▶ EXTRACT PROVIDED:
----------
Hello folks, welcome to my trading concepts blog series. In this blog, I will describe and introduce some trading related terminology and its importance in the trade life cycle.
Before this, if you would like to explore what is trade lifecycle, can be found in my another blog, “Introduction to the Trade Life Cycle“
For any company in any industry, remaining in control of its goods and cash is fundamental to the successful and efficient operation of its business. This involves maintaining up-to-date internal records of trading activity, deliveries, and receipts of goods, as well as payments and receipts of cash. So that the prediction of future stock and cash flows and the reconciliation of internal records with external entities, including goods held in warehouses and cash held at banks will be easy. I am going to share with you a list of different terminology used within the securities industry for trade agreement purposes.
Many of these phrases and terms used within the securities industry can be related to those used in the outside world. But it is important to understand the meaning of the components of a trade in order to understand their impact on trade agreement and its life cycle.
These are following terminology widely used in the securities industry:
- Trade date: The date the parties involved in the trade agreed to trade. It is also known as date of trade execution.
- Operation: The type and direction of the trade, e.g. buy or sell, lend or borrow.
- Quantity: The number of units of the goods being exchanged.
- Goods: The specific goods being exchanged. This is in which STOs (Securities trading organisations) invests. It is also referred to as securities or instruments.
- Price: The price of each unit being exchanged.
- Supplier: The entity with whom the trade has been executed (the deliverer of goods and the receiver of cash). The party with whom the trade is conducted is also known as the counter party, whether buying or selling, lending or borrowing.
- Delivery date: The agreed intended date of delivery of goods by the supplier and payment of cash by the buyer. It is also known as value date or contractual settlement date.
- Cash due: The cash value of the trade due to be paid to the supplier upon delivery of the goods.
- Required location of goods: From the buyer’s perspective, the desired storage location of the goods.
- Cash to be paid from: From the buyer’s perspective, the specific bank from which payment is to be made.
Apart from these, we have another few important terms of trading that we should understand to know that, how the trading operations work under the hood.
Role of custodian in trading: To describe the custodian term. Lets take an example. An STO based in Stockholm may choose to invest in a Japanese security. There may be nothing to prevent the Stockholm-based STO taking delivery of the securities in Stockholm. However, from an efficiency and cost perspective STOs typically require delivery to occur in the normal place of issue and delivery of the securities, in this example Tokyo. The alternative is that securities would be delivered from Tokyo to Stockholm, with lengthy delivery time-frames and the costs (e.g. insurance) of such a delivery to be considered. In this case, the seller likely to demand payment for the securities before the securities leave the seller’s possession. If the buyer agrees to this arrangement, he would be taking a risk of being without both securities and cash an unacceptable risk to most STOs.
----------
▶ GIVEN DATA:

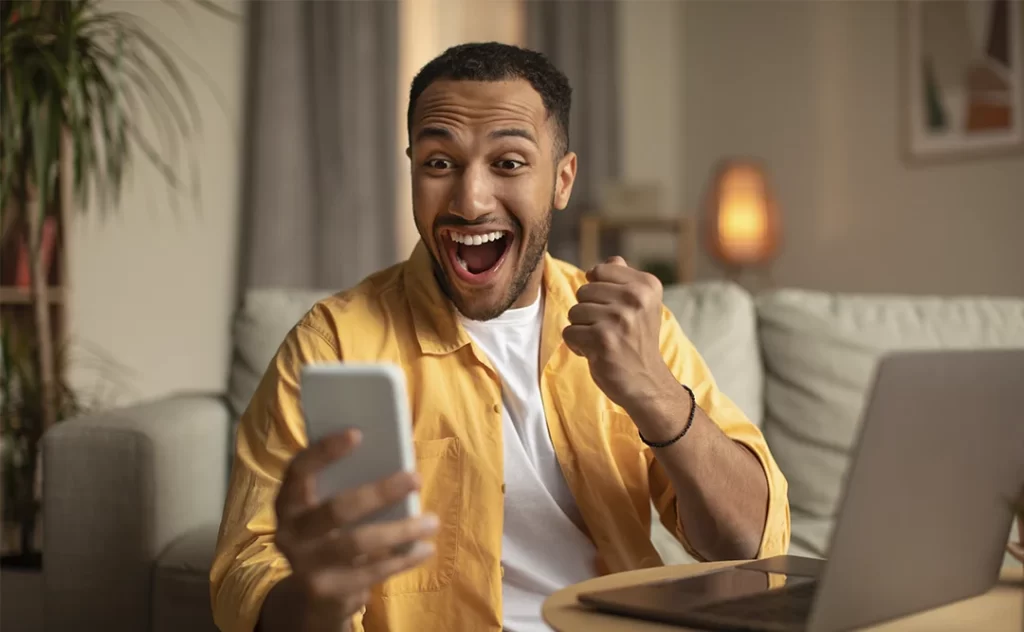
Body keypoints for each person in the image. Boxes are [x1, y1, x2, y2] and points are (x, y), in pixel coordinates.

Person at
----------
▶ WORK ORDER 1:
According to the trading terminology text, what two other names are used for the delivery date?
▶ WORK ORDER 2:
Pick up the trading terminology text after its final sentence and continue it.

▶ ANSWER SPACE 1:
It is also known as the value date or the contractual settlement date.

▶ ANSWER SPACE 2:
In order to minimize this risk and to exchange securities and cash in the most efficient manner for all securities in which they invest, STOs typically utilize local agents to exchange securities and cash on their behalf. These local agents are often referred to as custodians. Securities are held within a custodian securities account (also known as a depot account) and cash is held within a custodian cash account (also known as a nostro account).
Settlement of Trade: The exchange of securities and cash is known as settlement within the securities industry. The act of settlement should be viewed as no different from buying or selling goods in one’s personal life. For instance, most people hesitate to pay the purchase cost of a car without taking delivery of the car at the same time. Conversely, most people would not feel happy about handing over a car that they were selling without receiving the buyer’s cash at the same time. The risk, applicable to both buyer and seller, is that at one point in time they may be in possession of neither asset, whether goods or cash.
STOs are typically very risk averse and they try to avoid these situations whenever possible. The most efficient and risk-free method of settlement is known as Delivery versus Payment (DvP). Where simultaneous exchange of securities and cash is effected between buyer and seller (through their custodians), the seller not being required to deliver securities until the buyer pays the cash and the buyer not being required to pay cash until the seller delivers the securities. To ensuring that both parties are protected.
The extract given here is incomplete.